Господин в шляпе хасида прошел к хозяину, с пылом раскинув руки, они сердечно обнялись и расцеловались, после чего гость вернулся на свое почетное место.
Судя по всему, список гостей назван полностью, а близнецы так и не появились.
— У Баруха была саркома легких, но мы ему помогли…
— Мы — это ты и Всесильный, да будет он благословен, — добавил хасид.
— Не возражаю рукопожатию творца, ребе, но все же замечу. Барух получил отказ клиник США, Германии, Иерусалима, а мы, провинциалы из глухого немецкого леса, тут, в русской Пруссии, на окраине мира, мы справились. Как ты?
— Анализы устойчивы. Рецидивов нет. Я работаю на всю катушку. Правда, наша клиника в Израиле утверждает, что ее диагноз был поставлен ошибочно.
— Ну, еще бы. Твоя опухоль весила 370 грамм. Четвертая стадия. Ты еле дышал. Но это был, конечно, обман зрения. Фантом рентгенографии. Ошибка сканера. Поддельные анализы. Да этим сукам просто нечем крыть.
— Их можно понять и простить, — заметил хасид.
— Всех можно понять и всех можно простить, но кому по силе такая ноша амнистий? — бросил князь.
— Есть один Сильный, которому все ноши по силе, потому что он сам ноша мира. Да будет он благословен.
— Что ж, Барух. Подхватим и мы непосильную ношу. Постараемся стать близнецами Бога… Итак, дорогой гость, — обратился хозяин к новичку, — наверное, мой прием кажется немного экзотичным, но скоро, дон Клавиго, вы привыкните. Никаких секретов в нашем времяпровождении нет. Просто мы все кроме, пожалуй, Фарро, не выносим скуки и хотим со вкусом, изобретательно тратить деньги, которые мне приносит клиника. В печь их. Ату. Кусай. Гори огнем.
Огромный смоляной ньюфаундленд, лежащий у ног, настороженно поднял голову.
— Фу, Клавиго, фу… Все спокойно.
— Клавиго… — встрепенулся наш герой. — Вашего пса зовут Клавиго?
— Ну конечно! Когда он родился, я же позвонил вам в Ватикан и попросил взаймы ваше имя…
Он пристально посмотрел на Валентина.
Слишком пристально.
— Хм. Вы и это забыли? Но мимо. Сейчас позвонит секретарь, и все объяснится. Кто вы есть, полуночник, человек без лица и как вас звать. А пока расслабьтесь. Итак, мой дорогой гость, у нас за ужином происходят самые чудесные вещи в мире. Разговоры, встречи. Очные ставки. Игры. Шарады. Плюс блюда из кухни моего французского повара. Он прилетает к нам из Парижа вместе с нашим парикмахером. За такие прихоти приходится много платить. Но. Друзья, ради вас я хочу умереть нищим, а для этого нужно успеть потратить целую гору золота.

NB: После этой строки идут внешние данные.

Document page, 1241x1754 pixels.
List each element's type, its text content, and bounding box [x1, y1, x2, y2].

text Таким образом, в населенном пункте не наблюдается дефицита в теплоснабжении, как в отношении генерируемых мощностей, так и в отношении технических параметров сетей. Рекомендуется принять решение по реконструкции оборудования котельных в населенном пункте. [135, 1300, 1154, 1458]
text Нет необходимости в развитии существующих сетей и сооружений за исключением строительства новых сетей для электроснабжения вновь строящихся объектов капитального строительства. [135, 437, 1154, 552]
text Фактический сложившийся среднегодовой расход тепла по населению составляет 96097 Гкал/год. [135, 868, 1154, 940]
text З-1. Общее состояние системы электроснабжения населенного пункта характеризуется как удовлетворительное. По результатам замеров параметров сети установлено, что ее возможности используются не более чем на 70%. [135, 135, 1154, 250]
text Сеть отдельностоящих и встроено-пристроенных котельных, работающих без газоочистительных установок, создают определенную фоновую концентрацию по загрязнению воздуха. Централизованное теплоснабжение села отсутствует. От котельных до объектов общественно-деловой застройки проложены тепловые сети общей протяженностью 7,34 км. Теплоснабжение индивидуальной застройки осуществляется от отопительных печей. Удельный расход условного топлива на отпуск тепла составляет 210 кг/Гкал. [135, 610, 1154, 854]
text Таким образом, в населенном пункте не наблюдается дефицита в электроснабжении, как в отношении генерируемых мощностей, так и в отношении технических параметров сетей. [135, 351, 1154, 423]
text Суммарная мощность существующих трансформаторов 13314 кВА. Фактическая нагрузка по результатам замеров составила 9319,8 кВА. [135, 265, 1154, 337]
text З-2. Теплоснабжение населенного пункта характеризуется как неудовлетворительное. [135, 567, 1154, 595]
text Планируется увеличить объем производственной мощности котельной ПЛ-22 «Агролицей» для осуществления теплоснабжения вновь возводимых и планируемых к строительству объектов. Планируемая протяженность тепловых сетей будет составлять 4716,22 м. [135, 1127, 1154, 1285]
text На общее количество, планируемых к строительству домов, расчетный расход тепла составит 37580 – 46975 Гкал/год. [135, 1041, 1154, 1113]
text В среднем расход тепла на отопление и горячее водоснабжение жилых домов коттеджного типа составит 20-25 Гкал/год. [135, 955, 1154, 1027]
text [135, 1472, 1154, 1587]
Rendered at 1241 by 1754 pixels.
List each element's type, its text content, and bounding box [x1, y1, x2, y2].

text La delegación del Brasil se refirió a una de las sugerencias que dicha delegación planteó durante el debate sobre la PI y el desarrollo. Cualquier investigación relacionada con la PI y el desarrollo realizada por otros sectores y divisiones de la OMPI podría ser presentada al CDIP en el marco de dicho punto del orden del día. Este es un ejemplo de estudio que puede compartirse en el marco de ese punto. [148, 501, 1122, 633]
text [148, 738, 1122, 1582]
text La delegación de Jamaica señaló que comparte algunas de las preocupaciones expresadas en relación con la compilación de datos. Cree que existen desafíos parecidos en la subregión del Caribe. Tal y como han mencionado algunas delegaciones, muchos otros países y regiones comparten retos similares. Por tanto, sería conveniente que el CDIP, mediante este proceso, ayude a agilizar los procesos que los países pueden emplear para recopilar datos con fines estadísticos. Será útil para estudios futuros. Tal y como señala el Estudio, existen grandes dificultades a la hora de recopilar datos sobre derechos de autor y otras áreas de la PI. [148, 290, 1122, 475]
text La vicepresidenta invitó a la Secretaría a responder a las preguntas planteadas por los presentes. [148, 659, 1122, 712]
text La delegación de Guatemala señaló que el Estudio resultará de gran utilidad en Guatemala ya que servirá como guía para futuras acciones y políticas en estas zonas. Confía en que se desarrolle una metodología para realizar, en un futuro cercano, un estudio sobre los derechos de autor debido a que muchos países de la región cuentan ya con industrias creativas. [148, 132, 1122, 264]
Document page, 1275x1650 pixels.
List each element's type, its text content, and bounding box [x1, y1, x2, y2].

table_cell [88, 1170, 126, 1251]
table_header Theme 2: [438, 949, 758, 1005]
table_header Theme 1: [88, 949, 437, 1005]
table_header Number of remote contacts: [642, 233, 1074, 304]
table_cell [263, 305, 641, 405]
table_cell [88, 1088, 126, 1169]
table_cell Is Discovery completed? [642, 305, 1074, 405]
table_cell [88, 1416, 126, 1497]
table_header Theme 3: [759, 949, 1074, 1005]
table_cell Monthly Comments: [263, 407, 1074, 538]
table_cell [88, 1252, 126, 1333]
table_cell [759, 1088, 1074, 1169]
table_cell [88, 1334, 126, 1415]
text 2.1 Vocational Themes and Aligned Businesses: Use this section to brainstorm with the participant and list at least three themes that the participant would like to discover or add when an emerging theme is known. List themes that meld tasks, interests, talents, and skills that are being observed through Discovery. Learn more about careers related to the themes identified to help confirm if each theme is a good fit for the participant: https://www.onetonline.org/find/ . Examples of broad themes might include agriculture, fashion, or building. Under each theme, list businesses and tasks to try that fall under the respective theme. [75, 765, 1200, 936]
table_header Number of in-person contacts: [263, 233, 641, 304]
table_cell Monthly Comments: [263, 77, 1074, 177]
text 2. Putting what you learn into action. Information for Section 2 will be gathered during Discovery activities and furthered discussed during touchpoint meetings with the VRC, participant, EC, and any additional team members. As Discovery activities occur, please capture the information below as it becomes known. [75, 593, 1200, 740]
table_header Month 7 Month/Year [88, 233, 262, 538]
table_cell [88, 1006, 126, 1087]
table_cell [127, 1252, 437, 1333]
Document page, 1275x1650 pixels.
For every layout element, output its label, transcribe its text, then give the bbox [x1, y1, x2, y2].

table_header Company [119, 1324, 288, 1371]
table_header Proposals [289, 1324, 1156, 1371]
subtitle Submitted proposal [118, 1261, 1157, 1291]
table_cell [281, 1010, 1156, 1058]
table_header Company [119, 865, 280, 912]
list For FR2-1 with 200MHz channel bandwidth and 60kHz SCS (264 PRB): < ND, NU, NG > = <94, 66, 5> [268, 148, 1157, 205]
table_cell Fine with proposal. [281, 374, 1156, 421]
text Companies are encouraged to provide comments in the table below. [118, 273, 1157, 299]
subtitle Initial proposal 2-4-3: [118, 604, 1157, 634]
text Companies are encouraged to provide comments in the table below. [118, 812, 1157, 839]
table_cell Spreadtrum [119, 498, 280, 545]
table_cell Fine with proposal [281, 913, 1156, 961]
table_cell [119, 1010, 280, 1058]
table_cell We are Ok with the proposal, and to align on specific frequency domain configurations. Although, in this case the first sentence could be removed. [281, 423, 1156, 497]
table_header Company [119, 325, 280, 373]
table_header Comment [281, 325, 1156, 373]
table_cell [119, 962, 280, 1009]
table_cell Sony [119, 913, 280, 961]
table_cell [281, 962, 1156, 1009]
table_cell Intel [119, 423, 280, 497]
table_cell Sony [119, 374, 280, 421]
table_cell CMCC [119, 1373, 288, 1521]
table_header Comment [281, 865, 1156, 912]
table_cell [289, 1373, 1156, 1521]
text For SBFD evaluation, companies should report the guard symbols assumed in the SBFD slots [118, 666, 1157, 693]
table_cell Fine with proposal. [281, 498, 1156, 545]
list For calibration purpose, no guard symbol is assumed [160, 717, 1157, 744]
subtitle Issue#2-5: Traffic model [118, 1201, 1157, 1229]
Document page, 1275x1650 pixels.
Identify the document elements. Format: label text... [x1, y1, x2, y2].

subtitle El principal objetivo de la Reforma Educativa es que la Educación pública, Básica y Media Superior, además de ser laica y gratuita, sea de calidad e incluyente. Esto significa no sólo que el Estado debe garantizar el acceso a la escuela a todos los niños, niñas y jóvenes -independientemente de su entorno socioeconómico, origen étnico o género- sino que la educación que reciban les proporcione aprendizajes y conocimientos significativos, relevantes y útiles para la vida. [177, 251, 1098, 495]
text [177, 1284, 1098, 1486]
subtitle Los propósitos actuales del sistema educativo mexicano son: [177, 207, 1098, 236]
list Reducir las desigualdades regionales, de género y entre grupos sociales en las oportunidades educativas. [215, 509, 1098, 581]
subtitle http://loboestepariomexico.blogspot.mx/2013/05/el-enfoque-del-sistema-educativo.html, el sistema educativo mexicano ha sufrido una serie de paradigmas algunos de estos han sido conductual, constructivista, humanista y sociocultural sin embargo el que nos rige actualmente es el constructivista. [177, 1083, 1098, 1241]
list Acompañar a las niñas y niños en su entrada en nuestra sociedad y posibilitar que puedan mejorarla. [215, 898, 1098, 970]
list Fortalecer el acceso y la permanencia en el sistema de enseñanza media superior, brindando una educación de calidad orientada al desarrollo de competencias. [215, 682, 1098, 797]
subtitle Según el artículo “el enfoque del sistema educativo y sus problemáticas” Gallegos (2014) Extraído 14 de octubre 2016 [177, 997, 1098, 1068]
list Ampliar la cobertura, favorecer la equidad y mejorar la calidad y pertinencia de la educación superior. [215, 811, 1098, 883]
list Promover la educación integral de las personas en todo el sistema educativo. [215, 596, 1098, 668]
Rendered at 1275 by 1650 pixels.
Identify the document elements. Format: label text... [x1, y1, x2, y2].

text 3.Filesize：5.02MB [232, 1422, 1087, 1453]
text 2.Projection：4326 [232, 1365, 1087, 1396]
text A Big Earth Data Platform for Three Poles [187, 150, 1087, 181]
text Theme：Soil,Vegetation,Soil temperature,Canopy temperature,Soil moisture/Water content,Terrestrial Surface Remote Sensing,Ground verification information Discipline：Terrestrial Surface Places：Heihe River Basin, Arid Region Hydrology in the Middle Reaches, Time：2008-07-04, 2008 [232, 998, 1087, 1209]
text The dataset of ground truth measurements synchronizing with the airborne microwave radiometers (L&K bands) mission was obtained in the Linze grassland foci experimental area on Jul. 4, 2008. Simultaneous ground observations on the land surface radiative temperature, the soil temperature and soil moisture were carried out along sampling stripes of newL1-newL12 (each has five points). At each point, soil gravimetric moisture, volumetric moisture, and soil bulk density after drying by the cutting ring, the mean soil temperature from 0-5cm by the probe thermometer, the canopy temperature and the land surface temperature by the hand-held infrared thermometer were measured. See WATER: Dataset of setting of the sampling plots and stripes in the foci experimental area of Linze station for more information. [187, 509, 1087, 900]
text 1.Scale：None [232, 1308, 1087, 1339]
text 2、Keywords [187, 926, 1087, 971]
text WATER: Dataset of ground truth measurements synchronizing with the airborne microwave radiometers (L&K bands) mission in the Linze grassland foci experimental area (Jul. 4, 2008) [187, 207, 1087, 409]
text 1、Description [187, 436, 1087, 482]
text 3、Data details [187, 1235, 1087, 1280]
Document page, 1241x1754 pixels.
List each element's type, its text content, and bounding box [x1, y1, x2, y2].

— Папа, мы поможем! — в один голос сказали близняшки.
Стол зашумел. Кое-кто зааплодировал. Фотограф вышла из-за стола и принялась щелкать камерой. Художник что-то черкал карандашом в блокноте, щуря глаз… словом, свита отрабатывала задание.
Между тем Валентин был в раздрае. Еще минуту назад он мысленно отрепетировал сцену прощания: он входит, видит двух близнецов за столом (мужчин, разумеется, а не языкатых девиц), объявляет им о наследстве, приносит публичные извинения хозяину, сообщает о смерти дона Клавиго, и просит немедленно выставить его из дома, потому как он никакой не профессор, а частный сыщик из Питера Валентин Драго… Ну, наорут, ну сдерут фрак, отметелят в худшем случае на КПП… зла-то в его розыгрыше ни капли.